Next Permutation medium

Problem Statement

Implement nextPermutation, which takes an integer array nums and finds the lexicographically next greater permutation of its elements. If no next greater permutation is possible, it must rearrange it as the lowest possible order (ie, sorted in ascending order).

The replacement must be in place, so do not allocate extra memory.

Example 1

Input: nums = [1,2,3] Output: [1,3,2]

Example 2

Input: nums = [3,2,1] Output: [1,2,3]

Steps

The algorithm to find the next permutation involves these steps:

  1. Find the pivot: Start from the right end of the array and find the first element (pivot) that is smaller than its right neighbor. If no such element is found, the array is already in descending order (the largest permutation), so we reverse it to get the smallest permutation.

  2. Find the successor: Find the smallest element to the right of the pivot that is greater than the pivot. This element is the successor.

  3. Swap: Swap the pivot and the successor.

  4. Reverse: Reverse the subarray to the right of the pivot. This ensures the remaining elements are in ascending order, creating the next lexicographically greater permutation.

Explanation

Let's trace Example 1 ([1,2,3]):

  1. Find pivot: We start from the right. 3 > 2, 2 > 1. There's no pivot; the array is already sorted in ascending order. This means it's the smallest permutation, and the next permutation is the largest one which will be done by reversing it. This case is handled specially as explained in the code.

Let's trace Example 2 ([3,2,1]):

  1. Find pivot: We start from the right. 1 < 2, 2 < 3. The pivot is 1.

  2. Find successor: There is no element to the right of 1. So the next step of finding the successor is not performed.

  3. Swap: (There's no successor, so no swap).

  4. Reverse: The subarray to the right of the pivot (which is an empty array in this case) is reversed which is a no-op. Then, the entire array needs to be reversed because it was already in descending order. The whole array is reversed resulting in [1,2,3].

Let's trace [1,3,2]:

  1. Find pivot: 2 < 3. The pivot is 2.

  2. Find successor: The successor is 3 (the only element to the right of 2 that's greater than 2).

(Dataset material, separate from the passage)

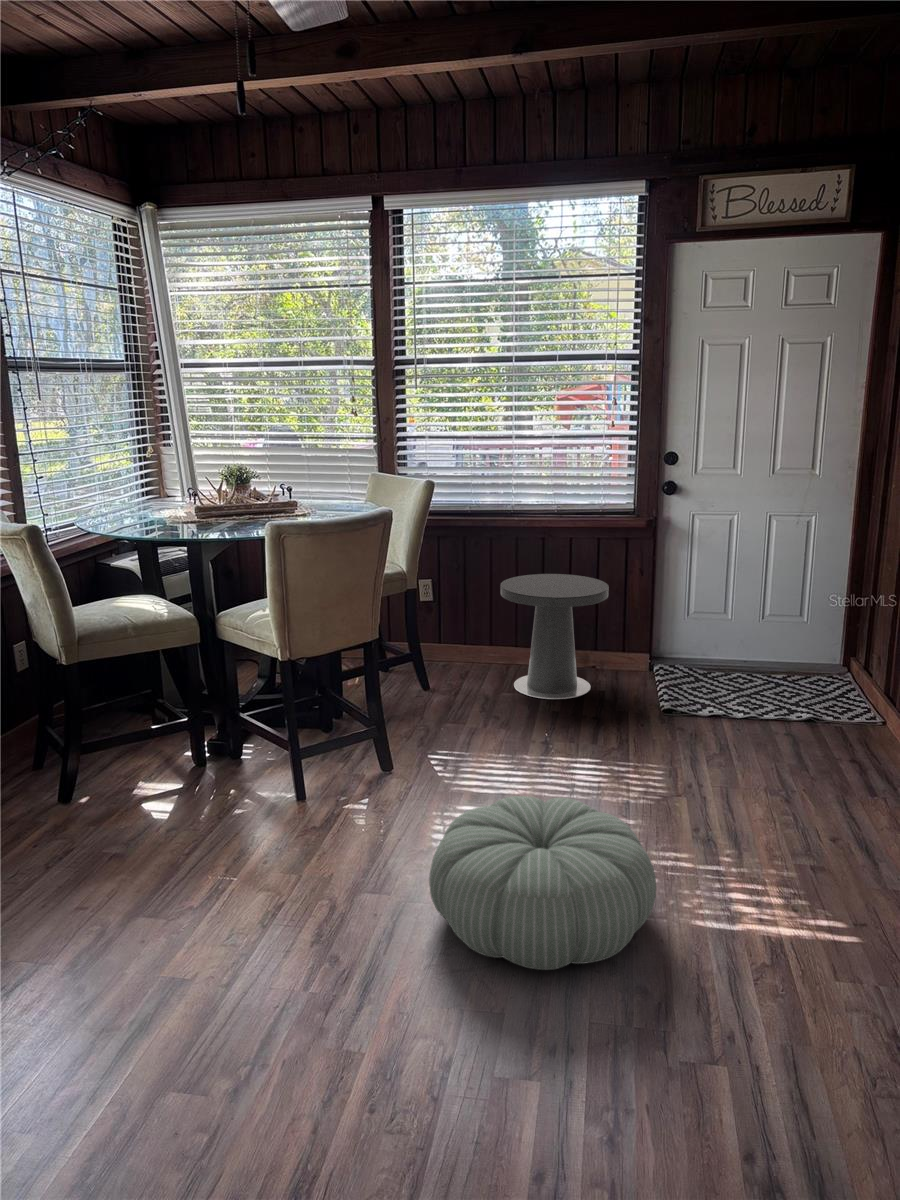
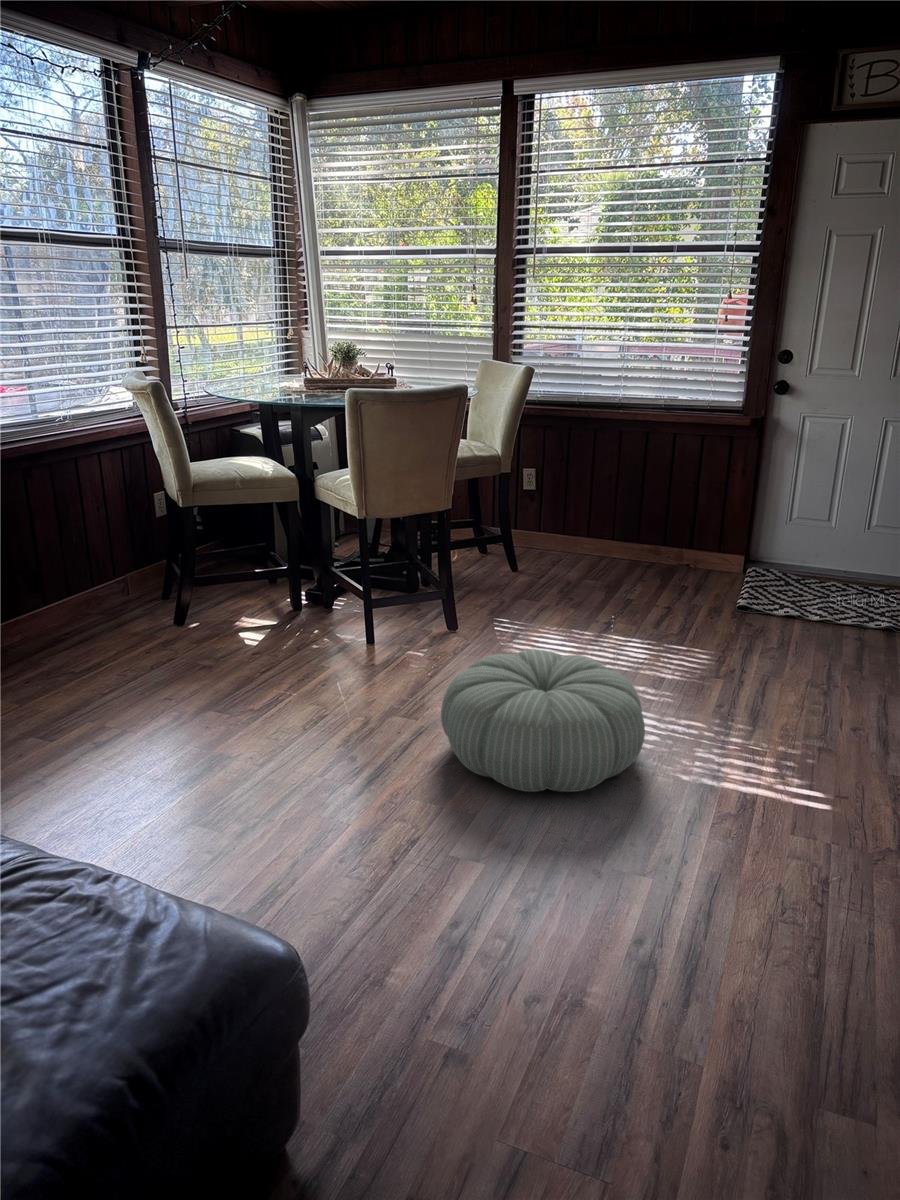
side table: present [500,574,609,699] -> none [594,468,701,588]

  3. Swap: Swap 2 and 3: [1,3,2] becomes [1,2,3].

  4. Reverse: Reverse the subarray to the right of the pivot (which is just 3): [1,2,3] remains [1,2,3].

The next permutation is therefore [1,3,2].

Code

function nextPermutation(nums: number[]): void {
    let i = nums.length - 2;
    while (i >= 0 && nums[i] >= nums[i + 1]) {
        i--;
    }

    if (i >= 0) {
        let j = nums.length - 1;
        while (nums[j] <= nums[i]) {
            j--;
        }
        [nums[i], nums[j]] = [nums[j], nums[i]];
    }
    reverse(nums, i + 1);
};

function reverse(nums: number[], start: number): void {
    let left = start;
    let right = nums.length - 1;
    while (left < right) {
        [nums[left], nums[right]] = [nums[right], nums[left]];
        left++;
        right--;
    }
}

Complexity

  • Time Complexity: O(n), where n is the length of the input array. The algorithm iterates through the array at most twice.
  • Space Complexity: O(1). The algorithm performs the operations in place; no extra space is used beyond a few variables.